When the row of cottages had gone up for sale by sealed
auction Harry's circle of cronies at his local pub had fully
expected some big company to demolish them and pack as many
new houses as possible on the site. When the news had broken
that a developer from London had snaffled the property there
had been much morose shaking of heads in the Green
Man—until the landlord had surprised his clients by
reporting that the property developer was a young woman, and
she was looking for someone local to work on the cottages.
At which point Harry Sollers—semi-retired master
builder, committed bachelor and misogynist—had amazed
everyone in the bar by saying he might be interested.
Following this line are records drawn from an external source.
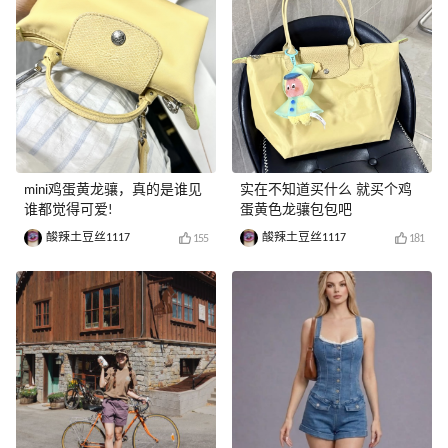
mini鸡蛋黄龙骧，真的是谁见
实在不知道买什么 就买个鸡
谁都觉得可爱!
蛋黄色龙骧包包吧
酸辣土豆丝1117
酸辣土豆丝1117
155
181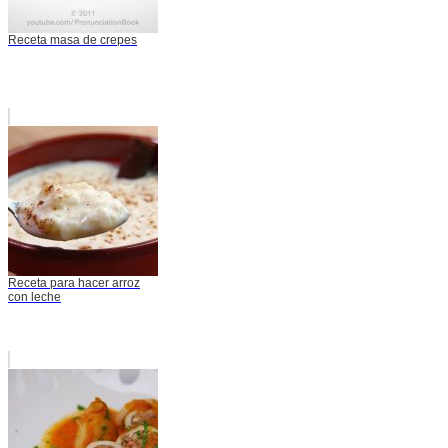
Receta masa de crepes
Receta para hacer arroz
con leche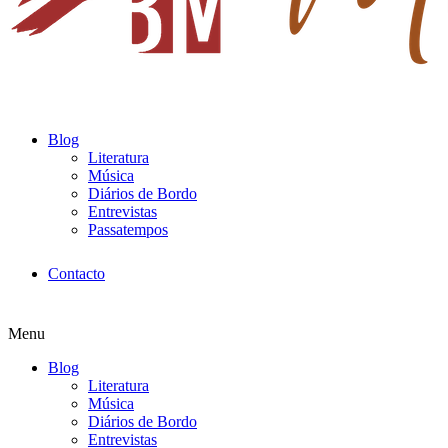
Blog
Literatura
Música
Diários de Bordo
Entrevistas
Passatempos
Contacto
Menu
Blog
Literatura
Música
Diários de Bordo
Entrevistas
Sarah never ceased to be grateful that, due to Harry
Sollers' strong views on the demolition of perfectly good
living accommodation, he'd agreed to abandon semi-retirement
to help her turn the one-time farm labourers' cottages into
attractive, affordable homes. Gradually Harry had helped her
sort out damp courses, retile the roofs, and deal with
various basic faults shown up by the building survey. He had
been openly sceptical about her own skills until he'd seen
proof of them, but openly impressed when he first saw her
plastering a wall, and completely won over the day she took
a lump hammer to the boards covering up the original fireplaces.
But from the start Harry had drawn very definite lines about
his own capabilities, and told Sarah she would need to
employ local craftsmen for specialised jobs. He'd enlisted
his nephew's experienced help with the cottage roofs,
recommended a reliable electrician to do the rewiring, and
for the plumbing contacted his friend Fred Carter, who soon
proved he was top-of-the-tree at his craft. The houses had
begun to look like real homes once the quality fittings were
in place, but to his surprise Sarah had informed Fred that
she would do the tiling herself, as well as fit the
cupboards in both bathrooms and kitchens.
'I'm good at that kind of thing,' she'd assured him, without
conceit.
This news had caused a stir in the Green Man.
'You might have to put up with a few sightseers now and
again, boss, just to prove Fred wasn't having them on,'
Harry had warned her.
He was right. Harry's cronies had come to look. But once
they'd seen her at work they'd agreed that the city girl
knew what she was doing.
But much as she enjoyed her work there were days when Sarah
felt low-key, and the next day was one of them—which
was probably due to Oliver and his coaxing about the vacancy
in his chambers. It was certainly nothing to do with the
lobster, which had not, after all, given her nightmares.
Nor, she assured herself irritably, was it anything to do
with meeting Alex Merrick. She'd slept well and risen early,
as usual. Nevertheless her mood today was dark. She would
just have to work through it. Fortunately Harry was never a
ray of sunshine first thing in the morning either, and
wouldn't notice. But for once she was wrong.
'You're early—and you don't look so clever today,'
Harry commented.
'I was out socialising last night,' she informed him, and
went on with the cupboard door she was hanging.